SELECTED TEXT:
————————

Just about all of the protagonists suffer from serious wounds, physical or emotional (or both). There’s a lead character who is dyslexic, one who is bipolar, one who was horribly disfigured in a fire, one who was injured in a glider crash, one who is a criminal, one who is a corrupt police officer, one who has a split personality as a result of trauma, and one who is trying to live down her past ties to terrorists.

Also, twelve of the fourteen protagonists whose profiles we’re looking at are women, and most of them are young. The two male leads are both young, and both have been abused. In this sampling, which we can probably assume is random, of novel manuscripts by aspiring writers, we have no older protagonists and no strong, capable men. The closest we get to “strong and capable” is the corrupt police detective, and she has some serious trauma in her past.

I don’t know if “the wounded bird” qualifies as a Jungian archetype, but it certainly qualifies as a cultural meme, using that word in Richard Dawkins’s original sense, not in the debased form that refers to photos and cartoons on Facebook and Twitter. Somehow, the image of the wounded young woman has become a cultural icon.

————————

DATA SEGMENT:
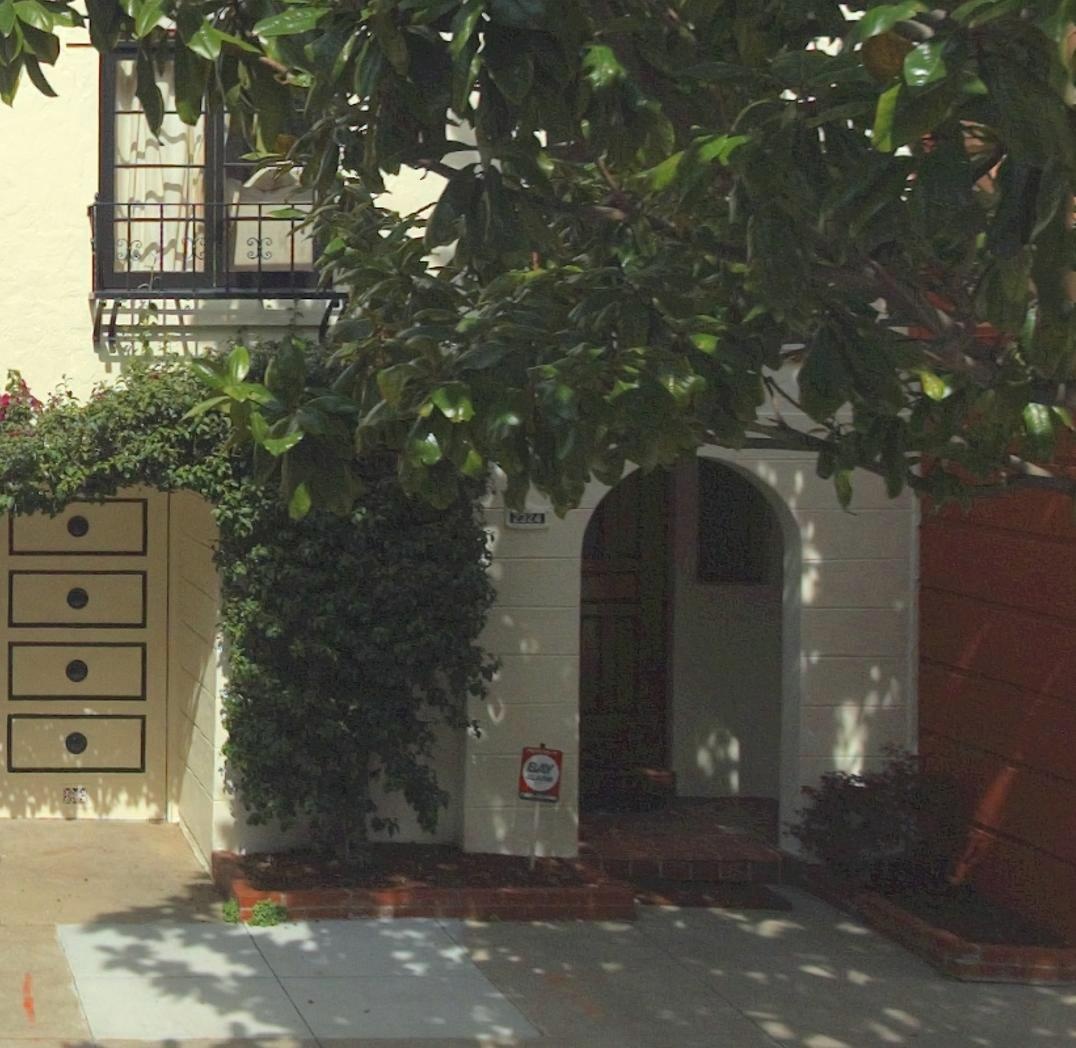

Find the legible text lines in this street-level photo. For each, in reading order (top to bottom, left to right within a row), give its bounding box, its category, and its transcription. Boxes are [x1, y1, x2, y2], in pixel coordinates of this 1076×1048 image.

[511, 512, 544, 525] StreetNumber: 2324
[522, 758, 558, 777] None: BAY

————————

GOAL: Copy the passage on wounded protagonists word for word, starting at "Just about all" and ending at "in her past.".

ANSWER BELOW:
Just about all of the protagonists suffer from serious wounds, physical or emotional (or both). There’s a lead character who is dyslexic, one who is bipolar, one who was horribly disfigured in a fire, one who was injured in a glider crash, one who is a criminal, one who is a corrupt police officer, one who has a split personality as a result of trauma, and one who is trying to live down her past ties to terrorists.

Also, twelve of the fourteen protagonists whose profiles we’re looking at are women, and most of them are young. The two male leads are both young, and both have been abused. In this sampling, which we can probably assume is random, of novel manuscripts by aspiring writers, we have no older protagonists and no strong, capable men. The closest we get to “strong and capable” is the corrupt police detective, and she has some serious trauma in her past.